En effet, d’aucuns diront qu’ils ont eu besoin de se retrouver seul.e.s avec eux.elles-mêmes pour se confronter à des problèmes qu’ils et elles pouvaient autrement éviter en se divertissant, en se noyant dans le travail, en s’oubliant dans le rythme effréné de la vie urbaine contemporaine. Pour certain.e.s, ce temps d’arrêt est peut-être celui des résolutions, des décisions, de la reconnaissance. Le « vivre ensemble » est le pôle aimanté de la solitude. Il détermine et dépend du désir de la solitude, un désir qui obéit au mouvement double et contradictoire de l’attraction et de l’éloignement ; un mouvement qui assure, préserve et protège les singularités et les différences. C’est peut-être de ce compromis même que nous parle Laurence Côté-Fournier quand elle remarque le double isolement qu’engendre la maternité : celui, bien physique, d’un retrait de la vie active, et celui, plus insidieux, de la pression sociale dévolue aux jeunes mères. En marge des nombreux conseils pratiques qui peuvent policer le quotidien, c’est dans la littérature (Marie Darrieussecq, Rachel Cusk, Fanny Britt, Amandine Dhé) que Côté-Fournier aura trouvé une lanterne : « Il me fallait entrer dans la folie des mères ». Sous sa plume, la folie maternelle est l’occasion d’un revirement faisant passer, dans un élan de joie, de l’anxiété à l’apaisement.

Et ne serait-ce pas l’essence même de la solitude que d’être un lieu de passage? Passage pour un va et vient entre la détresse et la joie, la mort et la vie, le « je » et le « nous » ? Laurence Pelletier, qui suggère, à la suite de l’essayiste britannique Olivia Laing, que l’art nous fait entrer dans les mondes virtuels de nos solitudes, réfléchit aussi à la manière dont l’art nous offre un espace où les contradictions intimes et politiques se fracturent et se réconcilient. En écho avec l’épidémie du sida qui sert de contexte aux œuvres des artistes qui intéressent Laing, l’épidémie de la COVID-19 de même que ce qu’on a identifié comme une « épidémie contemporaine de la solitude » se pensent en relation avec le développement technologique.
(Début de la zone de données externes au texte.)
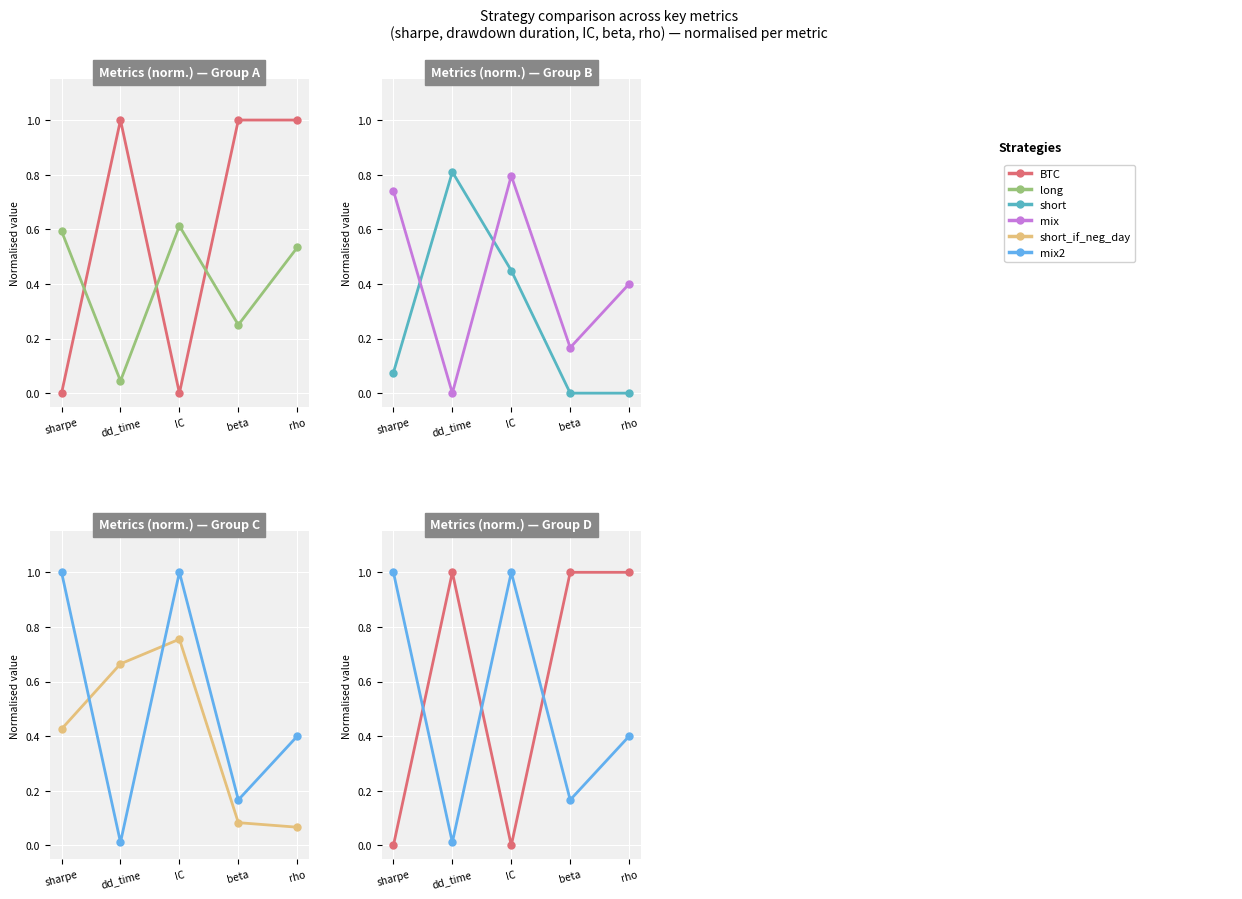

Which category has the highest value across all series?

dd_time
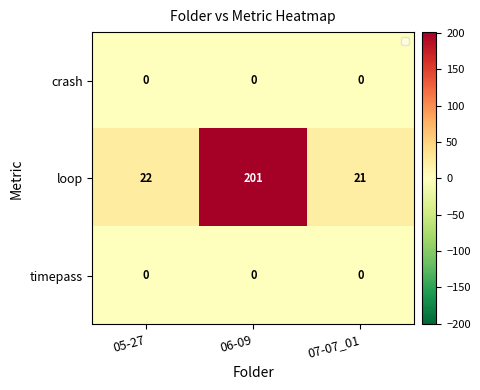

Which series has the largest total across all categories?

loop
Les corps malades, stigmatisés, ostracisés, parce qu’ils menacent l’intégrité fantasmée du corps politique, deviennent les lieux d’élaboration de techniques de pouvoir, la matière depuis laquelle la distanciation, la discrimination et la séclusion s’organisent et se systématisent.
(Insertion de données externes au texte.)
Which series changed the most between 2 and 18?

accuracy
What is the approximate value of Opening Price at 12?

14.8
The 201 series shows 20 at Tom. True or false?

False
Si nous pouvons avoir tendance à croire, horrifiés et angoissés, au pouvoir d’aruspice d’un George Orwell ou d’une Margaret Atwood, il importe de reconnaître que l’art et la littérature détiennent un savoir que l’on peut tenter de décrypter afin de nous armer pour l’avenir, et qu’ils peuvent nous apprendre à être seul.e.s. Car lorsqu’elle se raconte, la solitude nous met face à ce qui, en nous, vit et survit, nous parle de nos résistances et de nos idéaux, de nos craintes et de nos désirs. Pour la psychanalyste et philosophe Anne Dufourmantelle, la solitude est « un chaudron de sorcière où se défont nos solutions de fuite perpétuelle », et c’est lorsque nous laissons tomber nos défenses et que nous y plongeons qu’elle devient le « point de frayage obligé, saturé de la création ». Que cette dernière prenne la forme de l’amour et des amitiés, des filiations et des ruptures nécessaires, qu’elle parle le langage de la littérature, de l’art visuel, de la musique, du cinéma ou celui de l’enseignement, elle concerne toujours une adresse à l’autre qui jaillit lorsque je réalise que je suis seul.e. C’est selon ce même point de frayage que, dans leurs solitudes respectives, les voix des collaboratrices et collaborateurs de ce dossier sont mises en commun.